In 2019, the infamous Canadian cryptocurrency exchange – QuadrigaCX swindled more than USD 190 million from investors. This should have barred its co-founder, Michael Patryn, from being involved in the finance and crypto industry for the security of investors. Yet the decentralised finance (DeFi) platform has provided Michael Patryn with new opportunities, as it was revealed in January 2022 that the swindler has been working as the anonymous treasury manager of popular DeFi protocol, Wonderland.  

The disclosure has sparked heated debates on the safety and security of DeFi protocols. Consumers further question whether the benefits of DeFi outweigh its risks. As the adoption of DeFi becomes increasingly common, it is crucial for consumers to understand the security risks associated with DeFi ‌to make informed decisions when investing in the emerging market.


Introduction to DeFi

DeFi is a brand new internet-native financial system that functions similarly to other blockchain and cryptocurrency systems, based on secure distributed ledgers. It eliminates the need for intermediaries, such as banks and other financial institutions, while removing their control over money, financial products, and financial services. It is made possible via peer-to-peer financial networks that employ connection, software, upgraded hardware, and security protocols.

DeFi relies on software that records and verifies financial transactions in distributed financial databases. A person can borrow, lend and exchange from any place as dependent on only one condition: the availability of an internet connection. When all the conditions are met, a distributed database provides access from multiple locations and gathers and aggregates data from every user before validating it via the consensus process.


Advantages of DeFi

Undeniably, the rise and use of DeFi are accompanied by several advantages. DeFi enables all users to access financial services while maintaining the integrity and dependability of the whole financial system. This is attributed to the decentralised structure of a blockchain system. Anyone with an internet connection can access DeFi services and users may even keep their identity anonymous. Transactions on DeFi are also transparent as the distributed ledger records information of all activities on the blockchain network. Leveraging on cryptography and consensus algorithms, it is guaranteed that the recorded transactions are immune to alterations in a DeFi system. Many DeFi projects are built with open-source code, allowing opportunities for developers to constantly create and innovate many new financial products and services.


Risks of DeFi

Nevertheless, the financial freedoms offered by DeFi come with potential risks. As spokesperson for the Monetary Authority of Singapore (MAS) aptly pointed out, “Cryptocurrencies could be abused for money laundering, terrorism financing or proliferation financing due to the speed and cross-border nature of the transactions”. The lack of third-party mediators, rules and regulations also limits consumer protection from scams and frauds in the DeFi space, especially where culprits are harder to track down. In 2021, more than $10 billion worth of assets have been lost to DeFi frauds and thefts, and the number of crimes are even higher in the following year with notable attacks such as the hack on Axie Infinity’s Ronin sidechain and Harmony’s Horizon Bridge. The case of Wonderland DAO mentioned earlier also attests to the high level of risk posed by the large-scale and highly liberated DeFi market. 

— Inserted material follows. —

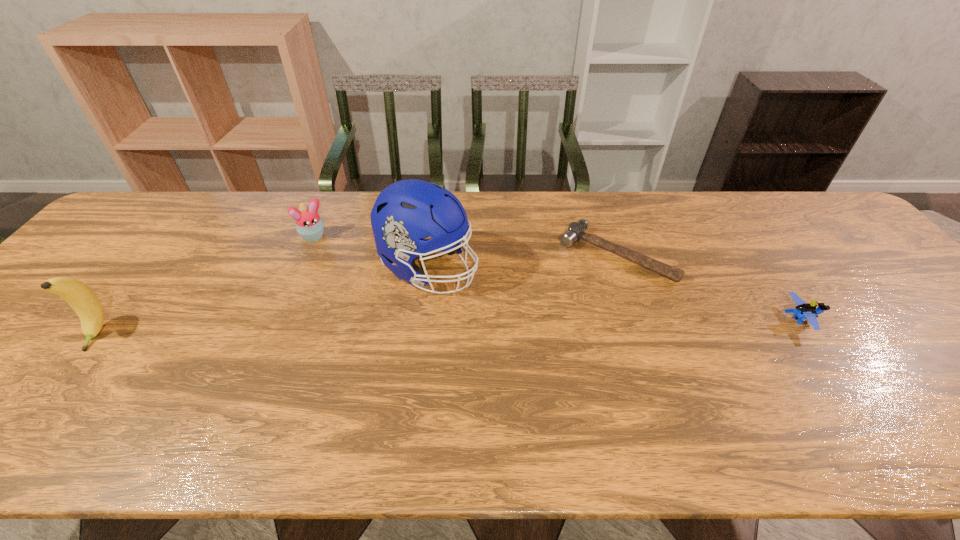
Select which object appears as the closest to the fourth shortest object. Please provide its 2D coordinates. Your answer should be formatted as a tuple, i.e. [(x, y)], where the tuple contains the x and y coordinates of a point satisfying the conditions above.

[(309, 225)]

Image resolution: width=960 pixels, height=540 pixels. What are the coordinates of `vacant point that satisfies the following two spatial constraints: 1. on the front side of the fourth tallest object; 2. on the front-facing side of the tallest object` in the screenshot? It's located at (422, 320).

The width and height of the screenshot is (960, 540). Identify the location of vacant position in the image that satisfies the following two spatial constraints: 1. on the front side of the Lego; 2. on the front-facing side of the third object from right to left. (422, 320).

This screenshot has height=540, width=960. Find the location of `vacant space that satisfies the following two spatial constraints: 1. on the front side of the cupcake; 2. on the left side of the third object from right to left`. vacant space that satisfies the following two spatial constraints: 1. on the front side of the cupcake; 2. on the left side of the third object from right to left is located at coordinates (302, 267).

How Can We Make the Environment More Secure?

There is a need to make the DeFi space more secure in order to safeguard the interest of both organisations and consumers. Perhaps tighter rules and regulations should be put in place in the DeFi industry; however, this could prove ‌counterintuitive since it might cause DeFi to become extremely similar to centralised finance (CeFi) which is highly controlled. In this case, DeFi exchanges could engage their vendors and implement security protocols based on their own terms. 

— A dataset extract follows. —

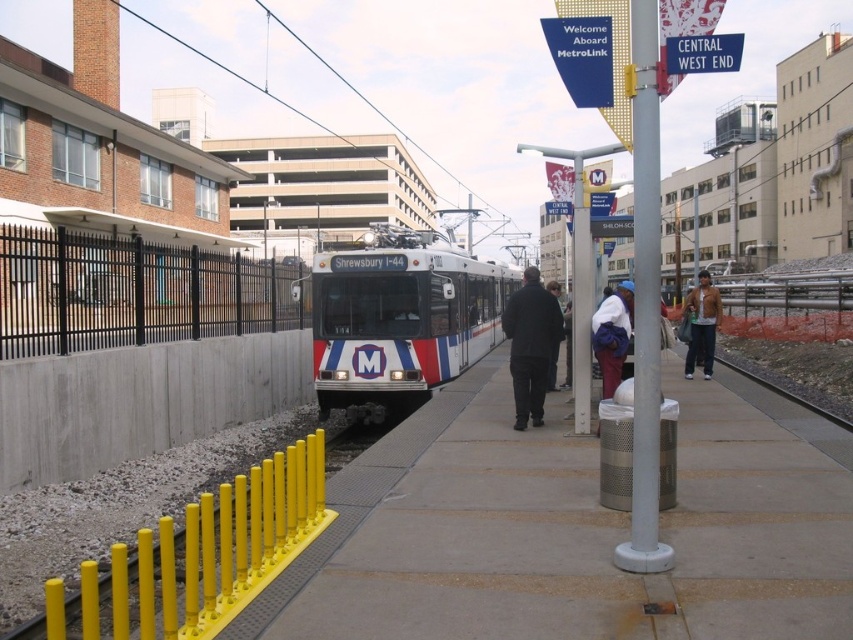
You are standing on the train platform and want to hang your leather jacket at right on the silver metallic pole at center. Is the pole within reach of the jacket?

The silver metallic pole at center is located below the leather jacket at right, so the pole is positioned lower than the jacket. Therefore, you can easily hang the jacket on the pole as it is within reach.

You are standing on the train platform and see the silver metallic pole at center and the leather jacket at right. Which object is closer to the edge of the platform?

The silver metallic pole at center is closer to the edge of the platform than the leather jacket at right because it is positioned to the left of the leather jacket at right, and the platform edge is on the left side of the pole.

In many other parts of the world, regulators have classified DeFi related platforms as financial service providers and with this classification, the platforms will have to adhere to the prevailing AML/CFT regulations and conduct Know-Your-Customer (KYC) procedures on their clients. Reports have shown that enforcing KYC and AML laws is the key to reducing attacks in DeFi such as ransomware attacks. By forcing platforms to collect, verify, and screen identification data from users with proper KYC and AML protocols, it provides an additional layer of security to reduce potential identity theft and intrusion by suspicious individuals or fraudsters. 

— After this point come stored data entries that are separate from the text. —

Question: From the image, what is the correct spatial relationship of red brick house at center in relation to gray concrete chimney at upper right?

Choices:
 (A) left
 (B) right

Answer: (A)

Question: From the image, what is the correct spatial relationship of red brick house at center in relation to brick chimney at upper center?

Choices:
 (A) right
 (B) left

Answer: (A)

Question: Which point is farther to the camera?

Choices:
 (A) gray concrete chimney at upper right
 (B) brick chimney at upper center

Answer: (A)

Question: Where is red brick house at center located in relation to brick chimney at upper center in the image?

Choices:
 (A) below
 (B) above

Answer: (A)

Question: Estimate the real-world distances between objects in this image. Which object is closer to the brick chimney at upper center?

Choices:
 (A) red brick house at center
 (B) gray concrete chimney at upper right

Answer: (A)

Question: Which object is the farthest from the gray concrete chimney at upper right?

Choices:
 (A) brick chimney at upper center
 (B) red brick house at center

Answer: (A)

With more advanced and comprehensive artificial intelligence and machine learning, Know-Your-Transaction (KYT) procedures can play a significant role in combating the risk of scams and frauds in DeFi as well through thorough screenings and analysis for suspicious transactions, especially when identifying and tracking the movements of stolen funds.


DeFi in the future

DeFi is a promising and thriving industry which goes beyond traditional norms and can bring many new opportunities and innovations to the economy. With adequate compliance and regulatory protocols, DeFi will be a much more secure space for organisations and investors and even encourages DeFi adoption in the long run.